Presently known wristwatch guards in many varieties serve the general purpose of protecting a wristwatch face from scarring or other damage arising from contact with other objects and, in recent times, the more particular purpose of providing for appearance variation of a wristwatch in the area of fads among the younger set.
In achieving such general purpose, guards for wristwatches of the prior art provide a member for releasable securement to a watch and defining a buffer therefor. With respect to the more particular purpose, such releasably securable member may provide the appearance variation as well as the buffer function.
By separate statement to be filed in with this application under 37 CFR 1.197 and 1.98, prior art patents depicting heretofore known forms of wristwatch guards are identified. Such devices fall into two categories, one in which the guard is securable to the watch by virtue of flexible parts of the guard which are cooperative with the watch band and another in which the guard is securable to the watch by rigid structure engaging the casing of the watch, without having any structure cooperative with the watch band.
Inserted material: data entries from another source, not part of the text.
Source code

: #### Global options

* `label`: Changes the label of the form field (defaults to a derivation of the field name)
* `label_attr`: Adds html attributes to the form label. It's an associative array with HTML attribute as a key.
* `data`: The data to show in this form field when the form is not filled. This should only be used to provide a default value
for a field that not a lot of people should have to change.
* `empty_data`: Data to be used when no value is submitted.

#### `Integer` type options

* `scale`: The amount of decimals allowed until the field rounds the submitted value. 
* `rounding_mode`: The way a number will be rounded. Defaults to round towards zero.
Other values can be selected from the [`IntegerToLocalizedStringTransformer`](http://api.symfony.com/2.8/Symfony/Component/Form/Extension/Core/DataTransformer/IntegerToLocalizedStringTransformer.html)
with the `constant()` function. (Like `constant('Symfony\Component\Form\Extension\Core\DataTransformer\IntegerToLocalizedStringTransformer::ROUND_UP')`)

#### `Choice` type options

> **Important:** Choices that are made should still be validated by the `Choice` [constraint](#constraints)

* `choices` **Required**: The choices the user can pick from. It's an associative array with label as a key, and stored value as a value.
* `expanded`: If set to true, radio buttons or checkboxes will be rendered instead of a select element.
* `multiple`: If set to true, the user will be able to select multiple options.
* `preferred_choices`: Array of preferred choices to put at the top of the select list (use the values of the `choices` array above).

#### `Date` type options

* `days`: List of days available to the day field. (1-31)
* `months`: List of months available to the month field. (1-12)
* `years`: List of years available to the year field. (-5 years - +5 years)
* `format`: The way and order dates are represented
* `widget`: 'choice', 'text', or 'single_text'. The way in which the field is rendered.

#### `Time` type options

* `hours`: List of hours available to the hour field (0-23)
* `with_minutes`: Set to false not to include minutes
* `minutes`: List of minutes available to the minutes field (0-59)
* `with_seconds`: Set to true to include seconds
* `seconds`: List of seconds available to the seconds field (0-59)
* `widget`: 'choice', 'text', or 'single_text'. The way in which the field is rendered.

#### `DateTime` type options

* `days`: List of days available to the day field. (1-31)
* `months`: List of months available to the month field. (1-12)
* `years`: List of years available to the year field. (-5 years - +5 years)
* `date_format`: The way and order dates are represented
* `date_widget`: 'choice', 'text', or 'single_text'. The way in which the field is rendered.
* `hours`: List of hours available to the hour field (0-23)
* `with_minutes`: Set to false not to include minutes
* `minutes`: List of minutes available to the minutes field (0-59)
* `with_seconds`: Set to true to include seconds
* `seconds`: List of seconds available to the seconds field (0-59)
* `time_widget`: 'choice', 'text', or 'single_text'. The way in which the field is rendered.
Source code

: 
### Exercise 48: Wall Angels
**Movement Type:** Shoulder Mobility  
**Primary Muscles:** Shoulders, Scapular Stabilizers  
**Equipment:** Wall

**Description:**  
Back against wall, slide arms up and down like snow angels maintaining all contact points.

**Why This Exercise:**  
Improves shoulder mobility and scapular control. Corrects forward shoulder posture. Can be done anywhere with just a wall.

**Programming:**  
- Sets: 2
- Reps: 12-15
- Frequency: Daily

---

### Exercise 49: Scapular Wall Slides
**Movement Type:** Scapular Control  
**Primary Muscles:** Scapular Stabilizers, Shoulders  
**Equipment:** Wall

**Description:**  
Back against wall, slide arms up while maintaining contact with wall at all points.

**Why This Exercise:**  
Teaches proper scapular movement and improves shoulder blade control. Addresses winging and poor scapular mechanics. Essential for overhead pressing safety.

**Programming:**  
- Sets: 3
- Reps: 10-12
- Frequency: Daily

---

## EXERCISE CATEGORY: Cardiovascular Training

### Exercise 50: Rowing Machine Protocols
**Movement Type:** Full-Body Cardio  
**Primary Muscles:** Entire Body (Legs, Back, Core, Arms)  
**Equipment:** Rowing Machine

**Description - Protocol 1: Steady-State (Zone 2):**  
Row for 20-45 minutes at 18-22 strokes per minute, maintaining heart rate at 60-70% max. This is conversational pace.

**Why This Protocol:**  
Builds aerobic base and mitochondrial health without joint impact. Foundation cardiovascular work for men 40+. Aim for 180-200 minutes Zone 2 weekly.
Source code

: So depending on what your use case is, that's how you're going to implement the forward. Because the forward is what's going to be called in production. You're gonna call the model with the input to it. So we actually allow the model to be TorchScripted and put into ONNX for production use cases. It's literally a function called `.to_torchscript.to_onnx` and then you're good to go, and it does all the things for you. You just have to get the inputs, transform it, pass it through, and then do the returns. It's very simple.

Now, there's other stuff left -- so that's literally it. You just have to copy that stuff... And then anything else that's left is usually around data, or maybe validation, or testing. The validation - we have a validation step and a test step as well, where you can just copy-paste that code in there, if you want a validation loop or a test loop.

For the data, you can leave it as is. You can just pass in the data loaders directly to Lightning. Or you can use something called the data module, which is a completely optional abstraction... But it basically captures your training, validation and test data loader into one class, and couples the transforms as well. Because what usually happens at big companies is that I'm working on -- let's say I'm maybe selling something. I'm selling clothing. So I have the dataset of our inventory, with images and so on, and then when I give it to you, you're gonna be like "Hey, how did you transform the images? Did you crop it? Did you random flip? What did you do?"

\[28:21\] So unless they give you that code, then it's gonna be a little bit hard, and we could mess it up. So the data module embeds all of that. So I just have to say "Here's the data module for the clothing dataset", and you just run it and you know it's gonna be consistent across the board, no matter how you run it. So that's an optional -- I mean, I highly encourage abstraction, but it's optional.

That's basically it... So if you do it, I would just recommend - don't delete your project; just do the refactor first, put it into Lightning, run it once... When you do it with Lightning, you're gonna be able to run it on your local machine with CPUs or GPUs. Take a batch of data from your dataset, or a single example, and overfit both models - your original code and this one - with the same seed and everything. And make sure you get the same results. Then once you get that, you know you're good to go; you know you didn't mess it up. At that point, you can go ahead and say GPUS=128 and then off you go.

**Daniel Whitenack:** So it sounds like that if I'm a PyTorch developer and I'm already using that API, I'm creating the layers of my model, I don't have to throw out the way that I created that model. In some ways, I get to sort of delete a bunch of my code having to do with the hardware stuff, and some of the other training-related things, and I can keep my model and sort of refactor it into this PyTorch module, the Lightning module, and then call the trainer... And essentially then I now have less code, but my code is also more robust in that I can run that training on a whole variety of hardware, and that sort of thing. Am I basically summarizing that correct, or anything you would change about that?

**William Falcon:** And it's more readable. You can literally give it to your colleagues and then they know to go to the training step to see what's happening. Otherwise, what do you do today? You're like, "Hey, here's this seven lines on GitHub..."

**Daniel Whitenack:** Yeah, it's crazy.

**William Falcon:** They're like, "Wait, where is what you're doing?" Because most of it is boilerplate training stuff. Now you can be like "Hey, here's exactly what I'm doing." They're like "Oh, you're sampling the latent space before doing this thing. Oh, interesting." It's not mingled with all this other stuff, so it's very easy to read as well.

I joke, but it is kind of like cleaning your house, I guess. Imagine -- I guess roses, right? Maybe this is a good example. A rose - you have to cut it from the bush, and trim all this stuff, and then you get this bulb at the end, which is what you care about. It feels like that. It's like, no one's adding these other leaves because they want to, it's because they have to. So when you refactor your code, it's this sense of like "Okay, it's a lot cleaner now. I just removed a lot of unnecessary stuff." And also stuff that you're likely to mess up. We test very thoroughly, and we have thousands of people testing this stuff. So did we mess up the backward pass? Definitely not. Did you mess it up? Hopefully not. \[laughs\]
From applicant's point of view, the former type of device has advantage over the latter device type in such areas as ease of packaging and density of shipment, but heretofore known varieties of the former type of device are considered to have disadvantages in respect of use and handling characteristics, particularly in not definitively associating watch guard structural portions to functions to be met, e.g., the functions of respectively engaging the watch casing and the watchband.